[Supplied passage Boundary: Start]
According to Scientific American, the beloved elf mascots are known as Riks, Raks, and Roks in Finnish; Piff, Paff, and Puff in Swedish, Pim, Pum, and Pam in Spanish, and Knisper, Knasper, and Knusper in German. In Belgium, meanwhile, according to Metro, they're known as Pif, Paf, and Pof, while in South Africa, they're dubbed Knap, Knaetter, and Knak.

In 2010, Kellogg's came under fire for exaggerating the cereal's health benefits

Kellogg's has often based its marketing not just on the sound Rice Krispies make but also on their health benefits — think of Pow's mission to highlight the cereal's nutritional power (via Smithsonian Magazine). But in 2010, Kellogg's came under fire for what the Federal Trade Commission ultimately decided were misleading health claims linked to Rice Krispies' purported immune benefits. The product's box claimed that Rice Krispies "now helps support your child's immunity" with "25 percent Daily Value of Antioxidants and Nutrients – Vitamins A, B, C, and E."

The resulting order from the FTC, prohibited the company from making health claims regarding its products unless these claims were supported by science. According to NUTRA, the company was ordered to pay $5 million in settlement fees after a resulting class-action lawsuit. This followed another incident in which Kellogg's got in hot water for claiming that Frosted Mini-Wheats were clinically proven to improve attentiveness in children. 

The Rice Krispies treat was invented by a Kellogg's recipe tester

Perhaps one of the most famous uses of Rice Krispies cereal is in Rice Krispies treats — a dessert that was the brainchild of one Mildred Day, a one-time recipe tester for Kellogg's, according to the Des Moines Register. In 1939, Day first developed the recipe she was then calling Marshmallow Squares, but it wasn't until Kellogg's was contacted by the Kansas City Camp Fire Girls that the recipe truly took off.
[Supplied passage Boundary: End]
• Required action 1:
Answer these questions about the Rice Krispies passage:
(a) What are the elf mascots called in South Africa?
(b) How much was Kellogg's ordered to pay in settlement fees after the class-action lawsuit?
(c) What name did Mildred Day first give her recipe in 1939?
• Required action 2:
Carry the Rice Krispies passage forward, picking up after its final sentence about the Kansas City Camp Fire Girls.
[Supplied information Boundary: Start]
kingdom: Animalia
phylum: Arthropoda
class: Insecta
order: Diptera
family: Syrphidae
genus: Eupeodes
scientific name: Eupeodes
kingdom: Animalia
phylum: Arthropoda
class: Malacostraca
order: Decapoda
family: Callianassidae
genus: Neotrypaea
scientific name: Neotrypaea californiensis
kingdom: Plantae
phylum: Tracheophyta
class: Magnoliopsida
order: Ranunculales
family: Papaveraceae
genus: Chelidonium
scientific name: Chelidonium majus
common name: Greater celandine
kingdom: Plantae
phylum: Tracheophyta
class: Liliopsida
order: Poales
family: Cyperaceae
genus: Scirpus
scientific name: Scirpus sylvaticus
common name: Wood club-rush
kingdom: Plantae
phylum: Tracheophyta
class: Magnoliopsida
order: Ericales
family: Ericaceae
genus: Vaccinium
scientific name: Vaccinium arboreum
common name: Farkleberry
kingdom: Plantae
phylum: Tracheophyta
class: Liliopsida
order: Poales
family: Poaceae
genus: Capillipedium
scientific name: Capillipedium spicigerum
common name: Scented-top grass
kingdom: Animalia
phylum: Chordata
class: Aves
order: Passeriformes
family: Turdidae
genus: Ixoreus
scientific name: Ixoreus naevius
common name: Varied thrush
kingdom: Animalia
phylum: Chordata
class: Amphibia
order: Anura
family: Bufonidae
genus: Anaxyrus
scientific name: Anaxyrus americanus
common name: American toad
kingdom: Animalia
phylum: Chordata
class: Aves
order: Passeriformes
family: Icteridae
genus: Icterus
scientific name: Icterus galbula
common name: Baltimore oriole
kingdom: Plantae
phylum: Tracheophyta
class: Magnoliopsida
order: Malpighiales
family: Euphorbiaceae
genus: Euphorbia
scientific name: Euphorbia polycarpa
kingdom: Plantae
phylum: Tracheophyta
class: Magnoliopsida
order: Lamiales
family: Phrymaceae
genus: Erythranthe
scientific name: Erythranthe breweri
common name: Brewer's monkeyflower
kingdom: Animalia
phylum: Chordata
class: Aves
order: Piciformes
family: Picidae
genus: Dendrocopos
[Supplied information Boundary: End]
• Your response 1:
(a) Knap, Knaetter, and Knak
(b) $5 million
(c) Marshmallow Squares

• Your response 2:
In response to calls for ideas for a fundraiser, Day cooked up batch after batch of the treats over the course of two weeks on a grueling schedule of what she told her daughter were 16-hour days. Camp Fire Girls then sold them door to door (much like how their counterparts, the Girl Scouts, sell cookies). The treats were a hit, and by 1941, the recipe had begun appearing on the back of Rice Krispies cereal boxes.

The biggest Rice Krispies treat in the world was made in Wisconsin in 2015

A relatively simple recipe, Rice Krispies treats are easy to make for even the littlest home cooks. In fact, the Battle Creek Enquirer says the recipe's simplicity may be what makes it a popular Guinness World Records challenge.

One of the largest-ever Rice Krispies treats was made in 1997 at Michigan State University as part of a fundraiser for the campus domestic violence shelter. It measured 4 by 8 by 5 feet, with a final weight of a whopping 2,260 pounds. It made an appearance in an on-campus parade before it was consumed.

In the time since, however, several larger treats have been made, including one in Wisconsin in 2015. This treat, which was cooked by a group of students from the University of Wisconsin – Madison, weighed a whopping 11,327 pounds, according to the World Record Academy, blowing the previous giant treats out of the water.

Chefs love creating artisanal and gourmet versions of Rice Krispies treats

In addition to being a popular subject of world record attempts, Rice Krispies treats are beloved for their ability to be customized by even the most fine-dining-minded of chefs. British celebrity chef Josh Eggleton contributed a recipe featuring dark chocolate, orange, and Pop Rocks to Great British Chefs, while David Shim of New York's Cote kept things simple in the recipe he shared with Insider. On Instagram, Sarah Crawford of Broma Bakery glams hers up with peanut butter and Oreo cookies. You can even change up the cereal you use: Fruity Pebbles lend a bit of fruity flavor and color to the traditional treat.

Kellogg's encourages people to customize their treats at home. "Rice Krispies remains one of America's most beloved cereals," Blair Price, senior manager of brand marketing for Rice Krispies, told the Battle Creek Enquirer. "The brand has focused on using Rice Krispies for unique recipes and is currently airing a campaign centered on treat making."

A popular TikTok trend calls for eating a Rice Krispies Treat before working out

Rice Krispies treats are certainly delicious, but can they also fuel a tough workout? Back in the fall of 2021, TikTok fitness influencers began sharing videos of themselves eating Rice Krispies treats before a workout, which, Today explains, they believed contributed to better results.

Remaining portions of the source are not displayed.